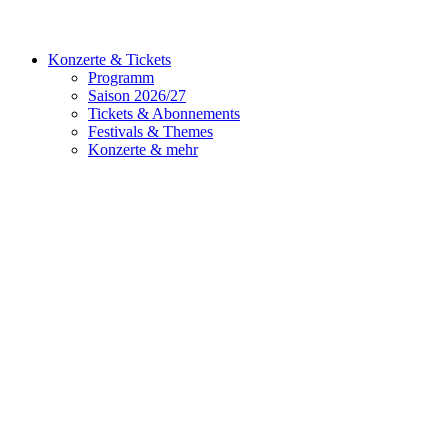
Konzerte & Tickets
Programm
Saison 2026/27
Tickets & Abonnements
Festivals & Themes
Konzerte & mehr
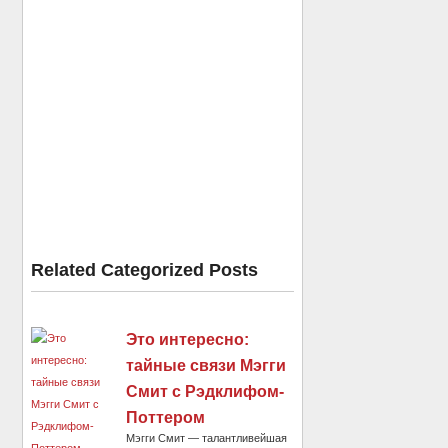
Related Categorized Posts
Это интересно:
тайные связи Мэгги
Смит с Рэдклифом-
Поттером
Мэгги Смит — талантливейшая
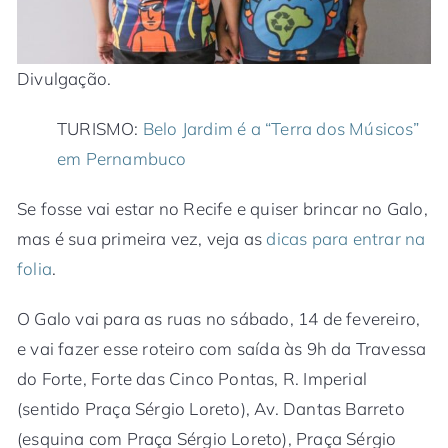
Divulgação.
TURISMO:
Belo Jardim é a “Terra dos Músicos”
em Pernambuco
Se fosse vai estar no Recife e quiser brincar no Galo,
mas é sua primeira vez, veja as
dicas para entrar na
folia
.
O Galo vai para as ruas no sábado, 14 de fevereiro,
e vai fazer esse roteiro com saída às 9h da Travessa
do Forte, Forte das Cinco Pontas, R. Imperial
(sentido Praça Sérgio Loreto), Av. Dantas Barreto
(esquina com Praça Sérgio Loreto), Praça Sérgio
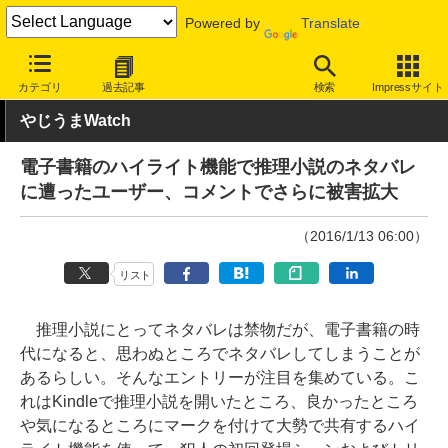
Powered by
Translate
INTERNET Watch
トピック
本・電子書籍
カテゴリ
過去記事
検索
Impressサイト
やじうまWatch
電子書籍のハイライト機能で推理小説のネタバレ
に遭ったユーザー、コメントでさらに被害拡大
（2016/1/13 06:00）
リスト
推理小説にとってネタバレは禁物だが、電子書籍の時
代になると、思わぬところでネタバレしてしまうことが
あるらしい。そんなエントリーが注目を集めている。こ
れはKindleで推理小説を開いたところ、良かったところ
や気になるところにマークを付けて大勢で共有するハイ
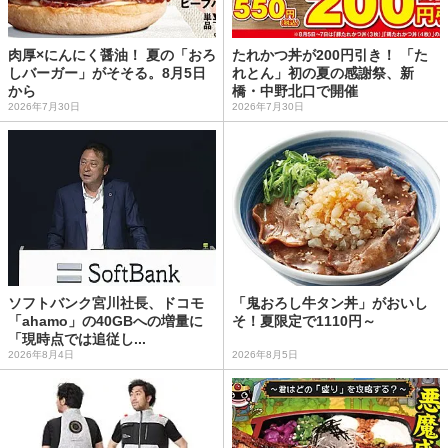
肉厚×にんにく醤油！ 夏の「おろ
たれかつ丼が200円引き！ 「た
しバーガー」がそそる。8月5日
れとん」初の夏の感謝祭、新
から
橋・中野北口で開催
2026年7月30日
2026年7月30日
ソフトバンク宮川社長、ドコモ
「鬼おろし牛タン丼」がおいし
「ahamo」の40GBへの増量に
そ！夏限定で1110円～
「現時点では追従し...
2026年8月4日
2026年8月5日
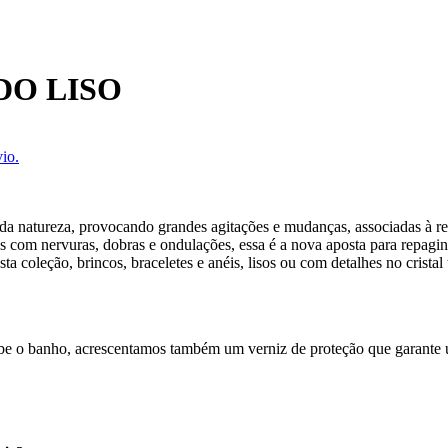
DO LISO
io.
da natureza, provocando grandes agitações e mudanças, associadas à re
os com nervuras, dobras e ondulações, essa é a nova aposta para repagi
esta coleção, brincos, braceletes e anéis, lisos ou com detalhes no crist
cebe o banho, acrescentamos também um verniz de proteção que garante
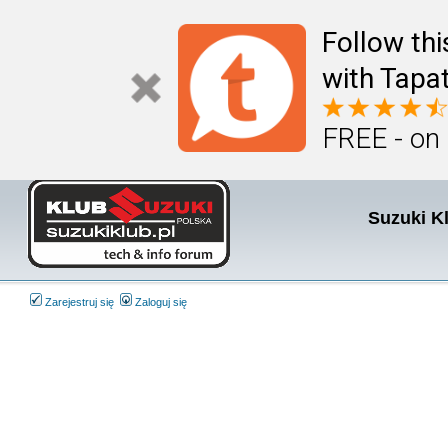
Follow th
with Tapat
FREE - on
Suzuki K
Zarejestruj się
Zaloguj się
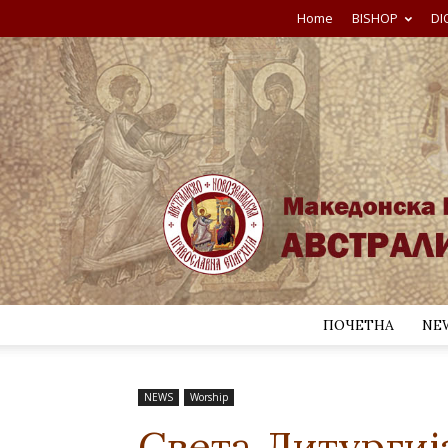
Home
BISHOP
DI
ПОЧЕТНА
NE
NEWS
Worship
Света Литургиј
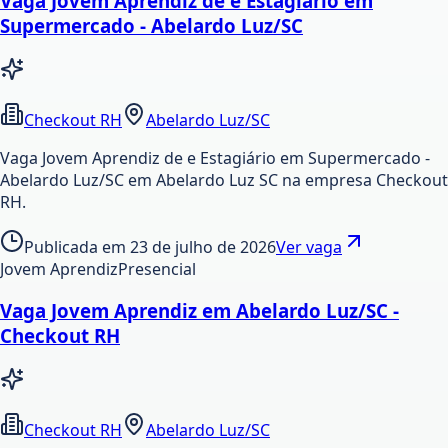
Vaga Jovem Aprendiz de e Estagiário em
Supermercado - Abelardo Luz/SC
Checkout RH
Abelardo Luz/SC
Vaga Jovem Aprendiz de e Estagiário em Supermercado -
Abelardo Luz/SC em Abelardo Luz SC na empresa Checkout
RH.
Publicada em
23 de julho de 2026
Ver vaga
Jovem Aprendiz
Presencial
Vaga Jovem Aprendiz em Abelardo Luz/SC -
Checkout RH
Checkout RH
Abelardo Luz/SC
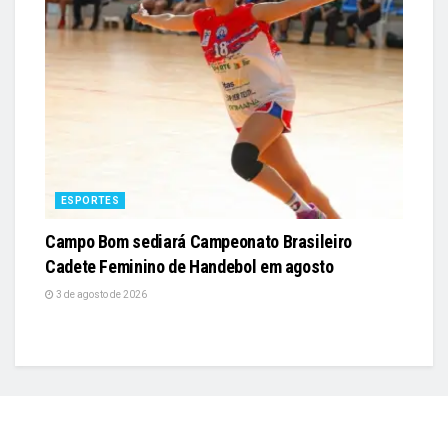
ESPORTES
Campo Bom sediará Campeonato Brasileiro
Cadete Feminino de Handebol em agosto
3 de agosto de 2026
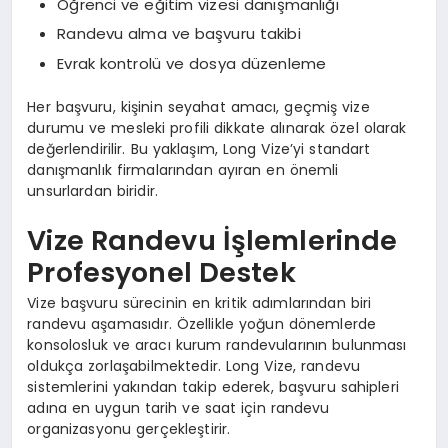
Öğrenci ve eğitim vizesi danışmanlığı
Randevu alma ve başvuru takibi
Evrak kontrolü ve dosya düzenleme
Her başvuru, kişinin seyahat amacı, geçmiş vize
durumu ve mesleki profili dikkate alınarak özel olarak
değerlendirilir. Bu yaklaşım, Long Vize’yi standart
danışmanlık firmalarından ayıran en önemli
unsurlardan biridir.
Vize Randevu İşlemlerinde
Profesyonel Destek
Vize başvuru sürecinin en kritik adımlarından biri
randevu aşamasıdır. Özellikle yoğun dönemlerde
konsolosluk ve aracı kurum randevularının bulunması
oldukça zorlaşabilmektedir. Long Vize, randevu
sistemlerini yakından takip ederek, başvuru sahipleri
adına en uygun tarih ve saat için randevu
organizasyonu gerçekleştirir.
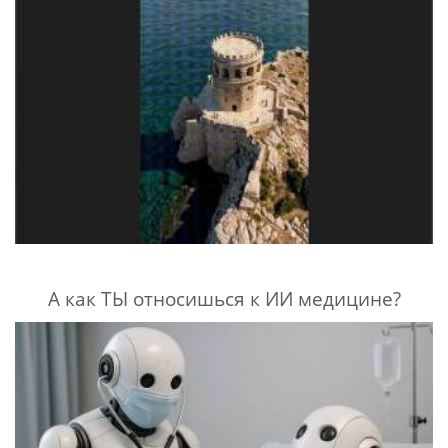
А как ТЫ относишься к ИИ медицине?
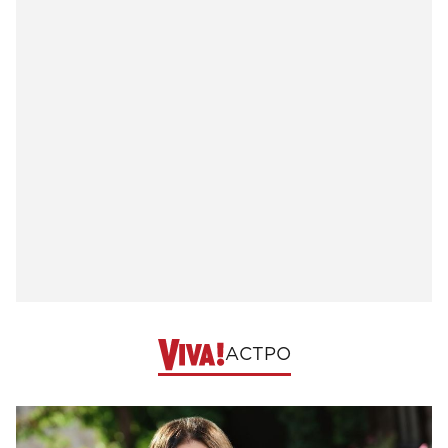
АСТРО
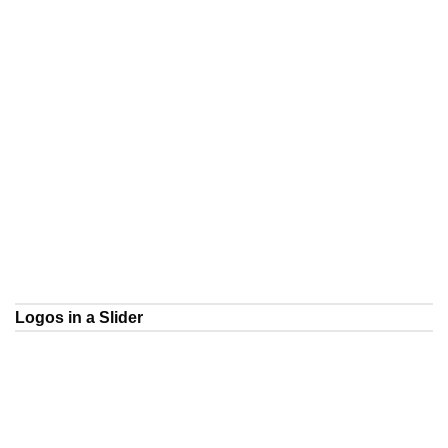
Logos in a Slider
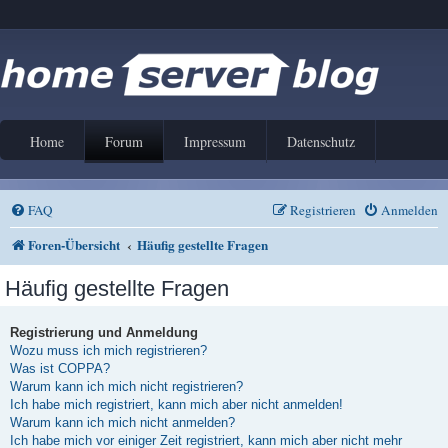
Home
Forum
Impressum
Datenschutz
FAQ
Registrieren
Anmelden
Foren-Übersicht
Häufig gestellte Fragen
Häufig gestellte Fragen
Registrierung und Anmeldung
Wozu muss ich mich registrieren?
Was ist COPPA?
Warum kann ich mich nicht registrieren?
Ich habe mich registriert, kann mich aber nicht anmelden!
Warum kann ich mich nicht anmelden?
Ich habe mich vor einiger Zeit registriert, kann mich aber nicht mehr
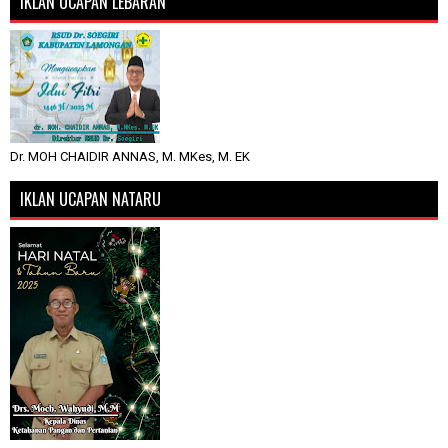
IKLAN UCAPAN LEBARAN
Dr. MOH CHAIDIR ANNAS, M. MKes, M. EK
IKLAN UCAPAN NATARU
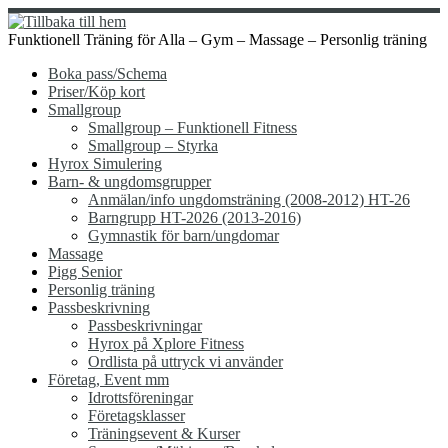
Hoppa
till
Funktionell Träning för Alla – Gym – Massage – Personlig träning
innehåll
Boka pass/Schema
Priser/Köp kort
Smallgroup
Smallgroup – Funktionell Fitness
Smallgroup – Styrka
Hyrox Simulering
Barn- & ungdomsgrupper
Anmälan/info ungdomsträning (2008-2012) HT-26
Barngrupp HT-2026 (2013-2016)
Gymnastik för barn/ungdomar
Massage
Pigg Senior
Personlig träning
Passbeskrivning
Passbeskrivningar
Hyrox på Xplore Fitness
Ordlista på uttryck vi använder
Företag, Event mm
Idrottsföreningar
Företagsklasser
Träningsevent & Kurser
——
:: Task goal ::
Please retype the text from every one of the rows above word for word, keeping each line as it is, and leave the pictures out.

:: Answer for this exercise ::
Konzerte & Tickets
Programm
Saison 2026/27
Tickets & Abonnements
Festivals & Themes
Konzerte & mehr
Related Categorized Posts
Это интересно:
тайные связи Мэгги
Смит с Рэдклифом-
Поттером
Мэгги Смит — талантливейшая
Divulgação.
TURISMO:
Belo Jardim é a “Terra dos Músicos”
em Pernambuco
Se fosse vai estar no Recife e quiser brincar no Galo,
mas é sua primeira vez, veja as
dicas para entrar na
folia
.
O Galo vai para as ruas no sábado, 14 de fevereiro,
e vai fazer esse roteiro com saída às 9h da Travessa
do Forte, Forte das Cinco Pontas, R. Imperial
(sentido Praça Sérgio Loreto), Av. Dantas Barreto
(esquina com Praça Sérgio Loreto), Praça Sérgio
Powered by
Translate
INTERNET Watch
トピック
本・電子書籍
カテゴリ
過去記事
検索
Impressサイト
やじうまWatch
電子書籍のハイライト機能で推理小説のネタバレ
に遭ったユーザー、コメントでさらに被害拡大
（2016/1/13 06:00）
リスト
推理小説にとってネタバレは禁物だが、電子書籍の時
代になると、思わぬところでネタバレしてしまうことが
あるらしい。そんなエントリーが注目を集めている。こ
れはKindleで推理小説を開いたところ、良かったところ
や気になるところにマークを付けて大勢で共有するハイ
肉厚×にんにく醤油！ 夏の「おろ
たれかつ丼が200円引き！ 「た
しバーガー」がそそる。8月5日
れとん」初の夏の感謝祭、新
から
橋・中野北口で開催
2026年7月30日
2026年7月30日
ソフトバンク宮川社長、ドコモ
「鬼おろし牛タン丼」がおいし
「ahamo」の40GBへの増量に
そ！夏限定で1110円～
「現時点では追従し...
2026年8月4日
2026年8月5日
DO LISO
io.
da natureza, provocando grandes agitações e mudanças, associadas à re
os com nervuras, dobras e ondulações, essa é a nova aposta para repagi
esta coleção, brincos, braceletes e anéis, lisos ou com detalhes no crist
cebe o banho, acrescentamos também um verniz de proteção que garante
Follow th
with Tapat
FREE - on
Suzuki K
Zarejestruj się
Zaloguj się
Home
BISHOP
DI
ПОЧЕТНА
NE
NEWS
Worship
Света Литургиј
Vaga Jovem Aprendiz de e Estagiário em
Supermercado - Abelardo Luz/SC
Checkout RH
Abelardo Luz/SC
Vaga Jovem Aprendiz de e Estagiário em Supermercado -
Abelardo Luz/SC em Abelardo Luz SC na empresa Checkout
RH.
Publicada em
23 de julho de 2026
Ver vaga
Jovem Aprendiz
Presencial
Vaga Jovem Aprendiz em Abelardo Luz/SC -
Checkout RH
Checkout RH
Abelardo Luz/SC
ESPORTES
Campo Bom sediará Campeonato Brasileiro
Cadete Feminino de Handebol em agosto
3 de agosto de 2026
Öğrenci ve eğitim vizesi danışmanlığı
Randevu alma ve başvuru takibi
Evrak kontrolü ve dosya düzenleme
Her başvuru, kişinin seyahat amacı, geçmiş vize
durumu ve mesleki profili dikkate alınarak özel olarak
değerlendirilir. Bu yaklaşım, Long Vize’yi standart
danışmanlık firmalarından ayıran en önemli
unsurlardan biridir.
Vize Randevu İşlemlerinde
Profesyonel Destek
Vize başvuru sürecinin en kritik adımlarından biri
randevu aşamasıdır. Özellikle yoğun dönemlerde
konsolosluk ve aracı kurum randevularının bulunması
oldukça zorlaşabilmektedir. Long Vize, randevu
sistemlerini yakından takip ederek, başvuru sahipleri
adına en uygun tarih ve saat için randevu
organizasyonu gerçekleştirir.
А как ТЫ относишься к ИИ медицине?
АСТРО
Logos in a Slider
Home
Forum
Impressum
Datenschutz
FAQ
Registrieren
Anmelden
Foren-Übersicht
Häufig gestellte Fragen
Häufig gestellte Fragen
Registrierung und Anmeldung
Wozu muss ich mich registrieren?
Was ist COPPA?
Warum kann ich mich nicht registrieren?
Ich habe mich registriert, kann mich aber nicht anmelden!
Warum kann ich mich nicht anmelden?
Ich habe mich vor einiger Zeit registriert, kann mich aber nicht mehr
IKLAN UCAPAN LEBARAN
Dr. MOH CHAIDIR ANNAS, M. MKes, M. EK
IKLAN UCAPAN NATARU
Hoppa
till
Funktionell Träning för Alla – Gym – Massage – Personlig träning
innehåll
Boka pass/Schema
Priser/Köp kort
Smallgroup
Smallgroup – Funktionell Fitness
Smallgroup – Styrka
Hyrox Simulering
Barn- & ungdomsgrupper
Anmälan/info ungdomsträning (2008-2012) HT-26
Barngrupp HT-2026 (2013-2016)
Gymnastik för barn/ungdomar
Massage
Pigg Senior
Personlig träning
Passbeskrivning
Passbeskrivningar
Hyrox på Xplore Fitness
Ordlista på uttryck vi använder
Företag, Event mm
Idrottsföreningar
Företagsklasser
Träningsevent & Kurser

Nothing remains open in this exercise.